Semmelweis University.
Res Sq. 2024 May 29:rs.3.rs-4378197. doi: 10.21203/rs.3.rs-4378197/v1.
Pathogenic variants in are one of the most common genetic risk factors for Parkinson's disease (PD). Recently, the lesser-known p.L1795F variant was proposed as a strong genetic risk factor for PD, however, further families are currently lacking in literature. A multicentre young onset and familial PD cohort (n = 220) from 9 movement disorder centres across Central Europe within the CEGEMOD consortium was screened for rare variants using whole exome sequencing data. We identified 4 PD cases with heterozygous p.L1795F variant. All 4 cases were characterised by akinetic-rigid PD phenotype with early onset of severe motor fluctuations, 2 receiving LCIG therapy and 2 implanted with STN DBS; all 4 cases showed unsatisfactory effect of advanced therapies on motor fluctuations. Our data also suggest that p.L1795F may represent the most common currently known pathogenic LRRK2 variant in Central Europe compared to the more studied p.G2019S, being present in 1.81% of PD cases within the Central European cohort and 3.23% of familial PD cases. Together with the ongoing clinical trials for LRRK2 inhibitors, this finding emphasises the urgent need for more ethnic diversity in PD genetic research.

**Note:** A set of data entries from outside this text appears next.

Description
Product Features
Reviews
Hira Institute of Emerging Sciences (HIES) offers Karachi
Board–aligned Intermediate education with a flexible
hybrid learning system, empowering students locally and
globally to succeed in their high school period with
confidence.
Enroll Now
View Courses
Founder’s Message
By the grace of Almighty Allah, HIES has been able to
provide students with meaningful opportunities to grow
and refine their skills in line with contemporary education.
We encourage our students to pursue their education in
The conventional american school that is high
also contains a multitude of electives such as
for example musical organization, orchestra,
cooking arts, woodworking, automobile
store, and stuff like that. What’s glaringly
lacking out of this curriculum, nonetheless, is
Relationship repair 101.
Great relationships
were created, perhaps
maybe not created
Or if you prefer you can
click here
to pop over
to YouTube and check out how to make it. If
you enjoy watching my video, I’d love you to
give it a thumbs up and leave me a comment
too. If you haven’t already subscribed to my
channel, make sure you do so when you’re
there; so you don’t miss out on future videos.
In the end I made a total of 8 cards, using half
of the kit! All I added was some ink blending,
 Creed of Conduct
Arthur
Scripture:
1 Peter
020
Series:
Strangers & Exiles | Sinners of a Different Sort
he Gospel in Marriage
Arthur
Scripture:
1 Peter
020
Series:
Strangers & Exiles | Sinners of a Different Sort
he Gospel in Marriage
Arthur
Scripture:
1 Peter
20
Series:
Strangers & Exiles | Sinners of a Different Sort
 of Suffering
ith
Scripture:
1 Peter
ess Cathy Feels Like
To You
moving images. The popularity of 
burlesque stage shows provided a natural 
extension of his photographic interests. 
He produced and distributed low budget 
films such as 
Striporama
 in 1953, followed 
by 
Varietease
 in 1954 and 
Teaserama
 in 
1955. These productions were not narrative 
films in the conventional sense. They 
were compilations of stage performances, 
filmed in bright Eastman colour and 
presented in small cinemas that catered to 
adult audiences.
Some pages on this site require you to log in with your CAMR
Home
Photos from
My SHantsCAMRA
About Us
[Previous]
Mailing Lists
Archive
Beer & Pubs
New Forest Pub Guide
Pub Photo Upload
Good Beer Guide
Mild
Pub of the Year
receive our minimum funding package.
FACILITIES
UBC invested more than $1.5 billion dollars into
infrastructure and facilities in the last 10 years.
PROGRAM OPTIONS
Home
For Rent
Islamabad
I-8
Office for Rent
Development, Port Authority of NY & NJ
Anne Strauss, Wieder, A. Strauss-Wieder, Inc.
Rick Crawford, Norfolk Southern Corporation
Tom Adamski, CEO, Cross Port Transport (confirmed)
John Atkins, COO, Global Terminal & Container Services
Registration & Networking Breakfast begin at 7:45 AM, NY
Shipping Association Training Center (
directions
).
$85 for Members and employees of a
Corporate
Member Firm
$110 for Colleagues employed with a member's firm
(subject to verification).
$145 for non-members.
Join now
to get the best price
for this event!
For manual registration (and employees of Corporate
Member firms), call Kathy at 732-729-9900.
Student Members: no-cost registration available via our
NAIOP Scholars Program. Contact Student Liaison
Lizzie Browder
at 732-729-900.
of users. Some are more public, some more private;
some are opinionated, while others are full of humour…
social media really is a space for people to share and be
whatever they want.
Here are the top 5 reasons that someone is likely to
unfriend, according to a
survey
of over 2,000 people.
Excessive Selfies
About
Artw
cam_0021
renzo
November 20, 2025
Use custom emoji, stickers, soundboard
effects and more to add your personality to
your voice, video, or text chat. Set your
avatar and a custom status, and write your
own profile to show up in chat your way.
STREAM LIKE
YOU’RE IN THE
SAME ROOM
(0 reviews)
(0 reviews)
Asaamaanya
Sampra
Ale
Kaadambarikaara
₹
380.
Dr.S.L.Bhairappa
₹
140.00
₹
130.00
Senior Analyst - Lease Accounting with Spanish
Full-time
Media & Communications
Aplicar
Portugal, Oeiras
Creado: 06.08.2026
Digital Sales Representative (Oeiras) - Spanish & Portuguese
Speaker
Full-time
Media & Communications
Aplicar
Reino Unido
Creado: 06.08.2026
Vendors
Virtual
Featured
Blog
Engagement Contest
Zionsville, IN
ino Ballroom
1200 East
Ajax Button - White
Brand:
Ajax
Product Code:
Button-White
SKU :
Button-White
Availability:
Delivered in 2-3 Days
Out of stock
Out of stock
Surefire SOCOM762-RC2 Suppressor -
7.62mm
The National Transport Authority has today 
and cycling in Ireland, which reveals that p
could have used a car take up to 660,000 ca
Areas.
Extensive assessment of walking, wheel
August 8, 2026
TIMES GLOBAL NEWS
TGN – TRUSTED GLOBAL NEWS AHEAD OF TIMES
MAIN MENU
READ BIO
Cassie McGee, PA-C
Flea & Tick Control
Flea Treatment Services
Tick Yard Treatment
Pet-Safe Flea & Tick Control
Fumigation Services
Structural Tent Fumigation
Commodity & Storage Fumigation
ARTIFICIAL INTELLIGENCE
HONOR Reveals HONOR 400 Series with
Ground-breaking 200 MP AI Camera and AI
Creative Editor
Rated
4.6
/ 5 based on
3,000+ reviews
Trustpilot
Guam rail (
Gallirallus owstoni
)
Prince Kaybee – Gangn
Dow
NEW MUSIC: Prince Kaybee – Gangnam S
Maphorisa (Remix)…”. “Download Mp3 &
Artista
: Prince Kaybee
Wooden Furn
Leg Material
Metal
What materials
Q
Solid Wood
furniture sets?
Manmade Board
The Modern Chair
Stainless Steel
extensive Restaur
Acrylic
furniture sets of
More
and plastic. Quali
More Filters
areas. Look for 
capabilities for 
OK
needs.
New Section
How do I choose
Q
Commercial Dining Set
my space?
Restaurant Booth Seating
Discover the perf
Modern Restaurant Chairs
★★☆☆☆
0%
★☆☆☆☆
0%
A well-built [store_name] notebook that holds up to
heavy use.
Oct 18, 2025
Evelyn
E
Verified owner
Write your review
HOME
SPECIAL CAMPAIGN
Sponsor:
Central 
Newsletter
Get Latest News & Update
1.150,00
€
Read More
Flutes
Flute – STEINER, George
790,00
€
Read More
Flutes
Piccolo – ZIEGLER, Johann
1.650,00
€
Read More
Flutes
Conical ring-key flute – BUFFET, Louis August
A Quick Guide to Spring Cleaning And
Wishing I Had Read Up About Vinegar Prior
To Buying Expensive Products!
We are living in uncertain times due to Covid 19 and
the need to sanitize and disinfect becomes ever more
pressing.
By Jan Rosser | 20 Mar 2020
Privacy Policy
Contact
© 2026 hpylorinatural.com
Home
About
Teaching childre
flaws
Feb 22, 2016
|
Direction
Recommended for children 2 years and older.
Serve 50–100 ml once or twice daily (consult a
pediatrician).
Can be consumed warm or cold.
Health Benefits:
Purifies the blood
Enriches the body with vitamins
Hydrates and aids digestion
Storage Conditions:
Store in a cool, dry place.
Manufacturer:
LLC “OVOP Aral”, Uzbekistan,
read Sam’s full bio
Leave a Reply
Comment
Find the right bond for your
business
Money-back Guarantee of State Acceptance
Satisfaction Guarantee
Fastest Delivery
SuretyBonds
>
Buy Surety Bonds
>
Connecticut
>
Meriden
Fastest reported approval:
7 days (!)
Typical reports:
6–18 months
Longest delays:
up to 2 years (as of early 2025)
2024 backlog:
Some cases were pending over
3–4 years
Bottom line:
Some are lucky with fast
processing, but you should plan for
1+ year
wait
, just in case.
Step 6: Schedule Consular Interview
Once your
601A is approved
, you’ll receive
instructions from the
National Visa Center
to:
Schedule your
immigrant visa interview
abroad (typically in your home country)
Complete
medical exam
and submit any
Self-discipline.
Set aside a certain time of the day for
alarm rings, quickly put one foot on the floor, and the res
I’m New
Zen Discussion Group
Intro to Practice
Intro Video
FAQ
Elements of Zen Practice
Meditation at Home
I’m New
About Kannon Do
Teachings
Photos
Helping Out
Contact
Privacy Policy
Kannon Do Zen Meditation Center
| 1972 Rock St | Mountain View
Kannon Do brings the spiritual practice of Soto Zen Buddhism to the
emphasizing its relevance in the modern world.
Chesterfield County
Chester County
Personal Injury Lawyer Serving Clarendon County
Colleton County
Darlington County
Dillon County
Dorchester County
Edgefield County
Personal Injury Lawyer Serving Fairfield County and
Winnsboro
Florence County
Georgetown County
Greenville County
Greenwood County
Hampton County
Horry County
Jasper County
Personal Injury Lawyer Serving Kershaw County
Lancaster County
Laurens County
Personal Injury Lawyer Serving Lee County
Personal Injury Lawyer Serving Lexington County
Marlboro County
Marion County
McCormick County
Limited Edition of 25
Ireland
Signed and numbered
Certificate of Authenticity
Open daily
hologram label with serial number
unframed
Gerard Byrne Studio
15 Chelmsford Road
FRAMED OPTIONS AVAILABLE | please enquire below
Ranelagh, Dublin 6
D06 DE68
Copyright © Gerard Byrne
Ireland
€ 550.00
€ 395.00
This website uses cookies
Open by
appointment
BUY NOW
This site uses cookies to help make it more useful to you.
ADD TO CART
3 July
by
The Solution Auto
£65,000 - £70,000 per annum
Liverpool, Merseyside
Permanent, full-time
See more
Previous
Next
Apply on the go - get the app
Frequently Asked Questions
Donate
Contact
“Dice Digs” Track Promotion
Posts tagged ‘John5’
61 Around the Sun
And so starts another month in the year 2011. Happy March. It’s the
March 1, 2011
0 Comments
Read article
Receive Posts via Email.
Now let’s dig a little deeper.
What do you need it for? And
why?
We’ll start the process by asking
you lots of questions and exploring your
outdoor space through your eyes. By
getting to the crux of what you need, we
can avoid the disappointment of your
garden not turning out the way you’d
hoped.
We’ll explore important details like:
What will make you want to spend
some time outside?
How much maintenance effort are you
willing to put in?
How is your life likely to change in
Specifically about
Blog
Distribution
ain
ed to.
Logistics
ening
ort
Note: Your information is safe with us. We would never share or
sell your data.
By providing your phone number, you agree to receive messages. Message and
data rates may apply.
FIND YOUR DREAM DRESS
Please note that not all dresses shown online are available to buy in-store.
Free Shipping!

[基因名称]中的致病变异是帕金森病(PD)最常见的遗传风险因素之一。最近,鲜为人知的p.L1795F变异被提出是PD的一个强大遗传风险因素,然而,目前文献中还缺乏更多相关家族病例。在CEGEMOD联盟中,对来自中欧9个运动障碍中心的多中心早发和家族性PD队列(n = 220),利用全外显子组测序数据筛查罕见的[基因名称]变异。我们鉴定出4例携带杂合p.L1795F变异的PD病例。所有4例均表现为运动不能-强直型PD表型,伴有严重运动波动的早发,2例接受左旋多巴肠凝胶(LCIG)治疗,2例植入丘脑底核深部脑刺激(STN DBS);所有4例晚期治疗对运动波动的效果均不理想。我们的数据还表明,与研究较多的p.G2019S相比,p.L1795F可能是中欧目前已知最常见的致病性亮氨酸重复激酶2(LRRK2)变异,在中欧队列的PD病例中占1.81%,在家族性PD病例中占3.23%。连同正在进行的LRRK2抑制剂临床试验,这一发现强调了PD基因研究中迫切需要更多的种族多样性。